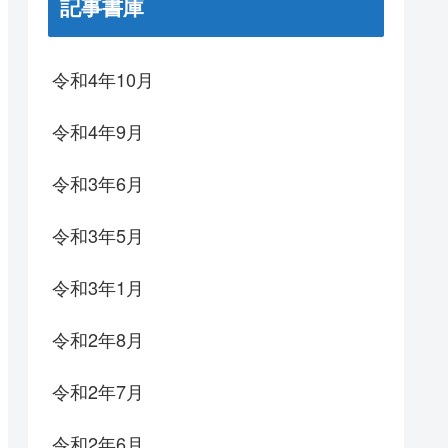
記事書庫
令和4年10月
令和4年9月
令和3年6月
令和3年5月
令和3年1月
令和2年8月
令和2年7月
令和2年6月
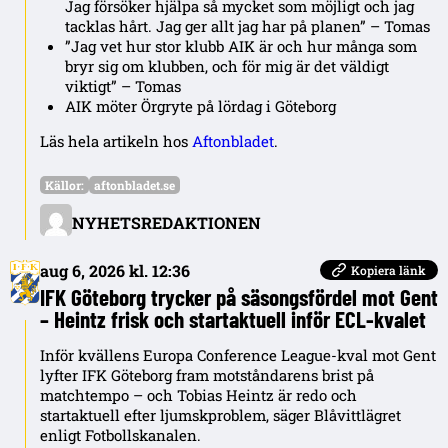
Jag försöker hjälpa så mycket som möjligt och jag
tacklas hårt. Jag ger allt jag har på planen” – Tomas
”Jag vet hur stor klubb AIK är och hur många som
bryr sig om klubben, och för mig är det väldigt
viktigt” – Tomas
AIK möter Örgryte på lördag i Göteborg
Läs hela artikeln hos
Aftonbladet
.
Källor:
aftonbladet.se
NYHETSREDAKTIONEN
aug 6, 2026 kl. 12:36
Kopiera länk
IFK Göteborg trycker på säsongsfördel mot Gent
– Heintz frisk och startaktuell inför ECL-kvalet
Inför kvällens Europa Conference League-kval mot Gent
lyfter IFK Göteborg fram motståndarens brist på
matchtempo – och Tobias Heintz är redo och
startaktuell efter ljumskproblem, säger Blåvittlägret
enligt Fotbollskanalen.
----------------
# [Prompt]
The answer should be an exact copy of the lines from the one containing "startaktuell inför ECL-kvalet" through the last line of the entries, both included.

# [Solution]
– Heintz frisk och startaktuell inför ECL-kvalet
Inför kvällens Europa Conference League-kval mot Gent
lyfter IFK Göteborg fram motståndarens brist på
matchtempo – och Tobias Heintz är redo och
startaktuell efter ljumskproblem, säger Blåvittlägret
enligt Fotbollskanalen.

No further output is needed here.